Pietra dopo pietra, come la preistoria è tornata alla luce a Claro
Parola ai protagonisti dello scavo da cui è riaffiorato il complesso megalitico. L'obiettivo? «Aiutare la ricerca ad andare avanti»

BELLINZONA - Si rimuove uno strato archeologico. Si documentano oggetti e vestigia ritrovate, con fotografie e disegni. E poi, armati di pennello e del tradizionale “trowel”, si ricomincia da capo con quello successivo. Un sito archeologico «è un complesso di strati, uno sopra l’altro» che vengono asportati per poi essere indagati, spiega ai nostri microfoni l’archeologo di terreno Mattia Gillioz che dirige i lavori presso il sito preistorico di Claro, presentato questa mattina.

Ogni scheggia di vaso.

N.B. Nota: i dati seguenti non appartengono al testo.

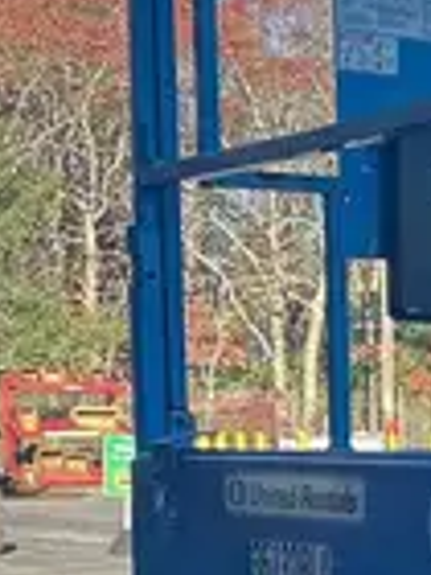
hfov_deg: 10.1
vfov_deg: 14.0
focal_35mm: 136
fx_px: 2258
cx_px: 850
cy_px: 708
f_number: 1.5
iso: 50
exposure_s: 1/1079
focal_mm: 5.7
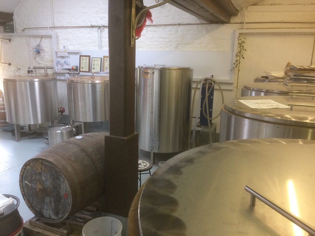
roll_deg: -0.4
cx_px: 158
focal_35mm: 29
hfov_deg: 61.7
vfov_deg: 48.2
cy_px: 118
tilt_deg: -13.3
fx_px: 264
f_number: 2.2
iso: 64
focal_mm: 4.15
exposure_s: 1/33
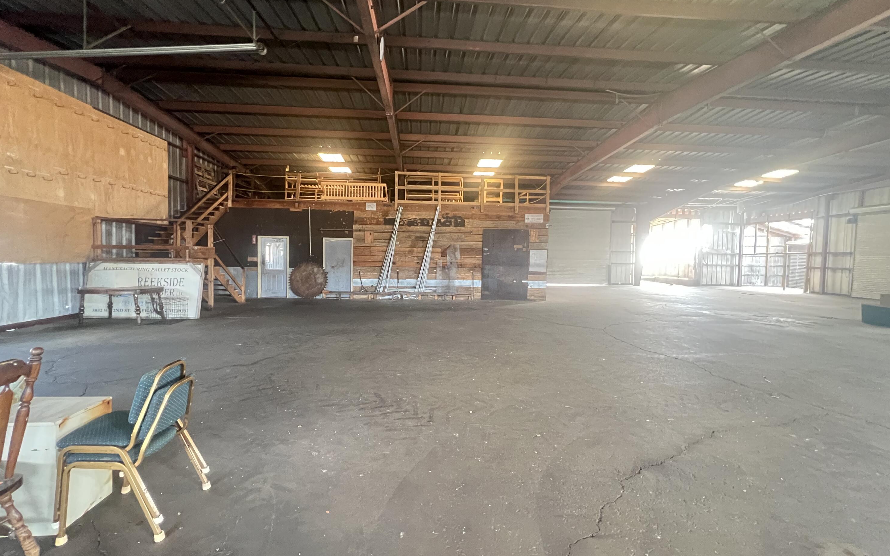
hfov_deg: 105.3
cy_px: 270
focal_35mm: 14
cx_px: 445
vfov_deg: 78.6
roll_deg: -0.8
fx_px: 340
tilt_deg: -2.5
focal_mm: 1.57
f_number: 1.8
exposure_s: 1/53
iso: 1000
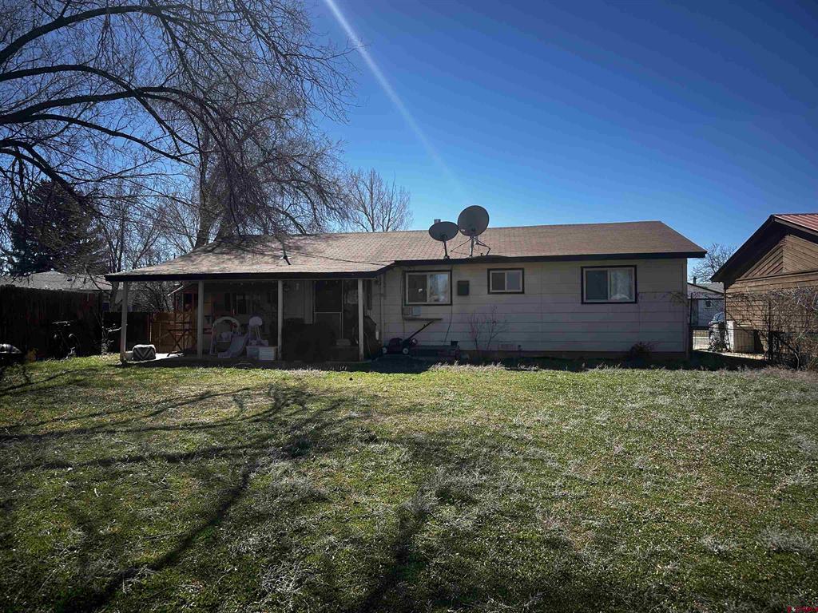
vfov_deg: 56.8
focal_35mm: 24
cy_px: 306
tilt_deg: +0.4
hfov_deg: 71.6
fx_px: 567
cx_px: 409
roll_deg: +0.6
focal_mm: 6.86
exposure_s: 1/3472
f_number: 1.78
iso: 80
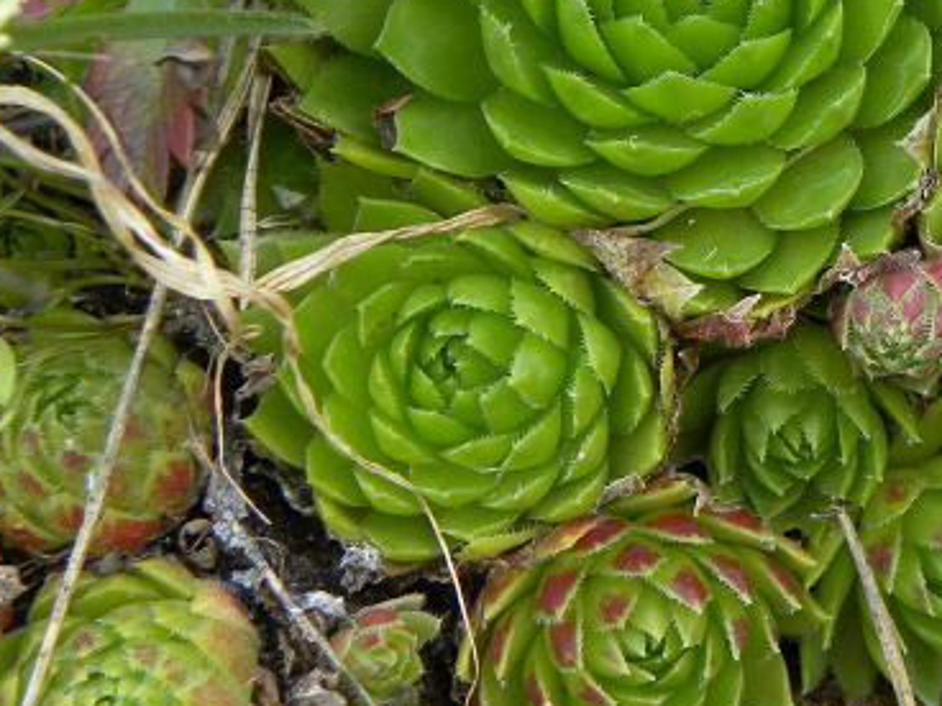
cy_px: 200
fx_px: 2721
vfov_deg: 14.7
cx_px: 986
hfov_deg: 19.0
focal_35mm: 100
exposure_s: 1/60
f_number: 3.2
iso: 100
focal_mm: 8.2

Ogni pietra dal taglio particolare. Tutto ciò che, dopo secoli, riemerge dalla terra deve essere rigorosamente catalogato. È il caso di un piccolo frammento, tornato alla luce proprio davanti alla nostra telecamera. Si tratta di «un frammento ceramico, probabilmente dell’età del ferro, che ci aiuta a datare le vestigia che abbiamo di fronte». L’obiettivo dello scavo, prosegue Gillioz, è trovare elementi che permettano alla ricerca scientifica di compiere un passo avanti.

Il complesso megalitico di Claro, come già detto, è riaffiorato a seguito di una domanda di costruzione per un progetto di edificazione privato. Il mappale 1193 è inserito in un perimetro di interesse e quindi «si sapeva già che c’era un alto potenziale archeologico», conferma Simonetta Biaggio-Simona, a capo dell’Ufficio dei beni culturali.

Il sito di culto costituisce la prima testimonianza monumentale della religiosità preistorica sul territorio ticinese. «Si è compreso che questi massi non sono capitati qui per caso, tramite una frana o un apporto alluvionale, perché anche dal punto di vista geologico è stato provato che si trovavano in uno strato non compatibile»; in altre parole «sono stati portati qui dall’uomo» spiega Biaggio-Simona, precisando inoltre che un’analisi delle pietre ha permesso di identificare tracce di lavorazione.